The big advantage of air power is that each tool doesn’t need its own bulky motor. Instead, a single motor on the compressor converts the electrical energy into kinetic energy. This makes for light, compact, easy-to-handle tools that run quietly and have fewer parts that wear out.
Air compressor types
While there are compressors that use rotating impellers to generate air pressure, positive-displacement compressors are more common and include the models used by homeowners, woodworkers, mechanics and contractors. Here, air pressure is increased by reducing the size of the space that contains the air. Most of the compressors you’ll run across do this job with a reciprocating piston.
Like a small internal combustion engine, a conventional piston compressor has a crankshaft, a connecting rod and piston, a cylinder and a valve head. The crankshaft is driven by either an electric motor or a gas engine. While there are small models that are comprised of just the pump and motor, most compressors have an air tank to hold a quantity of air within a preset pressure range. The compressed air in the tank drives the air tools, and the motor cycles on and off to automatically maintain pressure in the tank.
At the top of the cylinder, you’ll find a valve head that holds the inlet and discharge valves. Both are simply thin metal flaps–one mounted underneath and one mounted on top of the valve plate. As the piston moves down, a vacuum is created above it. This allows outside air at atmospheric pressure to push open the inlet valve and fill the area above the piston. As the piston moves up, the air above it compresses, holds the inlet valve shut and pushes the discharge valve open. The air moves from the discharge port to the tank. With each stroke, more air enters the tank and the pressure rises.
Typical compressors come in 1- or 2-cylinder versions to suit the requirements of the tools they power. On the homeowner/contractor level, most of the 2-cylinder models operate just like single-cylinder versions, except that there are two strokes per revolution instead of one. Some commercial 2-cylinder compressors are 2-stage compressors–one piston pumps air into a second cylinder that further increases pressure.
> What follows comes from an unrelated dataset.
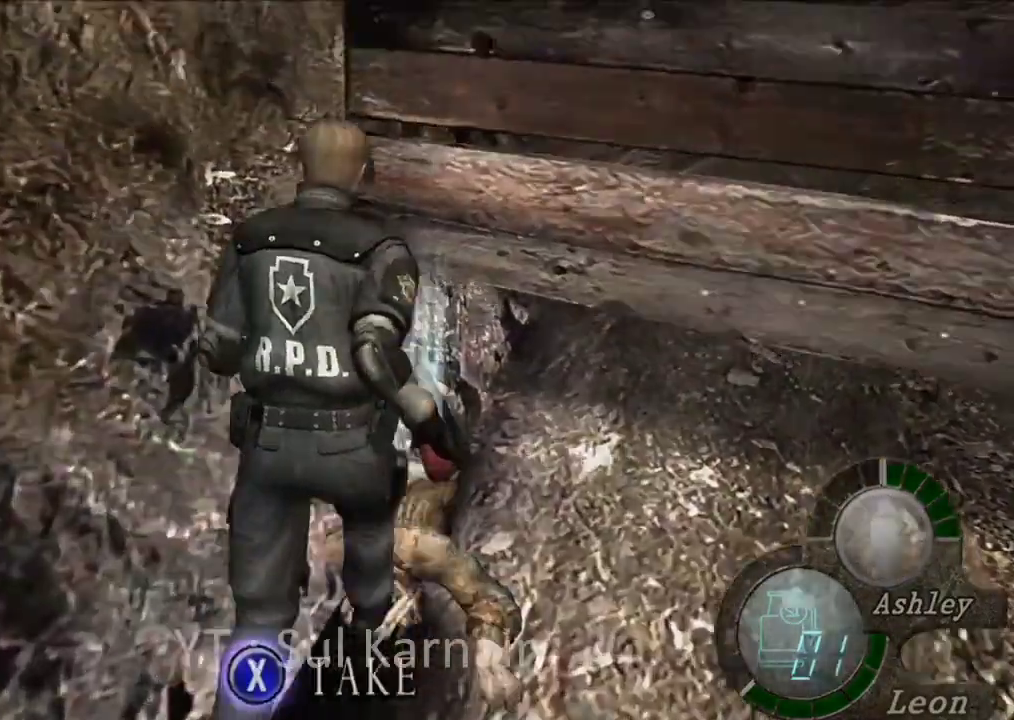
{"dt_ms": 500, "buttons": [], "left_stick": "down-left", "right_stick": "center", "button_events": [[83, "A", "up"], [133, "A", "down"], [217, "A", "up"], [283, "A", "down"], [367, "A", "up"]]}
Compressors use a pressure switch to stop the motor when tank pressure reaches a preset limit–about 125 psi for many single-stage models. Most of the time, though, you don’t need that much pressure. Therefore, the air line will include a regulator that you set to match the pressure requirements of the tool you’re using. A gauge before the regulator monitors tank pressure and a gauge after the regulator monitors air-line pressure. In addition, the tank has a safety valve that opens if the pressure switch malfunctions. The pressure switch may also incorporate an unloader valve that reduces tank pressure when the compressor is turned off.